Lagarde to give China senior IMF job: sources
Lagarde to give China senior IMF job: sources
IMF sources said Min Zhu, a Chinese national is expected to be named to deputy managing director.

Washington: China is close to clinching a top-level post at the International Monetary Fund, sources familiar with the situation said on Wednesday after the IMF's new chief pledged to give more power to emerging economies.

IMF sources said Min Zhu, a Chinese national who was a special advisor to Dominique Strauss-Kahn, was expected to fill a new deputy managing director post to be created by Lagarde.

"Min Zhu is expected to be named to deputy managing director," an IMF board member told Reuters. The appointment would first need the approval of the IMF board.

Christine Lagarde on Wednesday vowed during her first news conference as IMF managing director to give developing nations a greater role in the fund and said she was considering creating a new high-level job that would be filled by a candidate from an emerging market country.

The move should appeal to emerging and developing markets, which have demanded a greater say in the international financial institution to reflect their growing economic clout.

China has pressed for a senior-level position but has been blocked by Japan's long-held lock on the top job for an Asian as deputy managing director.
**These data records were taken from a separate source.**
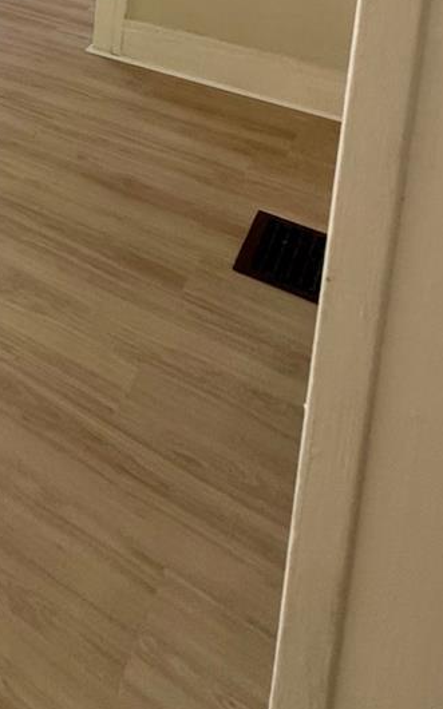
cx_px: -262
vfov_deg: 35.7
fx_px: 812
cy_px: -162
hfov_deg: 23.1
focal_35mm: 42
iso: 64
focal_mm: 2.22
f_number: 2.2
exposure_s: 1/99
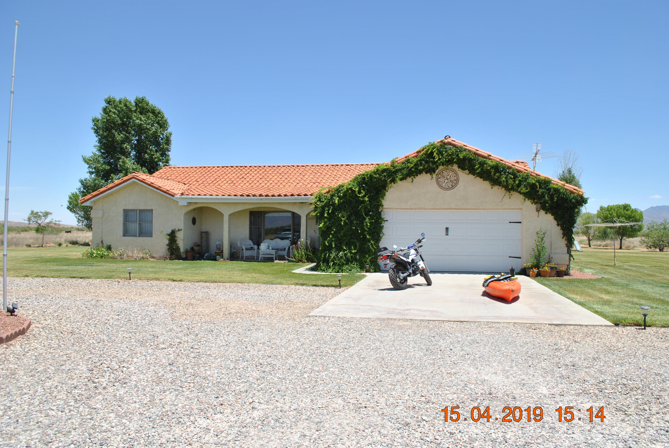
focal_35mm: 27
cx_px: 334
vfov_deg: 48.0
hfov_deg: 67.3
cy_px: 224
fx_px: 502
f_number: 8
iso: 100
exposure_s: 1/250
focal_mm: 18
Zhu was a deputy governor of the People's Bank of China.

His appointment would give Asia two senior management posts in the IMF plus the chair of the IMF's top advisory committee which was recently filled by Singapore's Finance Minister Tharman Shanmugaratnam.

Another top job at the IMF will soon open with the departure at the end of August of John Lipsky, the Fund's No 2 official. IMF sources have said that the United States is considering naming White House adviser David Lipton for the job, keeping the post in American hands.

During her candidacy, Lagarde traveled to Beijing to lobby for support and was selected with the backing of China and other large emerging market countries.

"The world is going to continue to change," she told reporters on Wednesday. "We have these tectonic plates that are moving at the moment, and that needs to be reflected in the composition of governance and employment at the fund."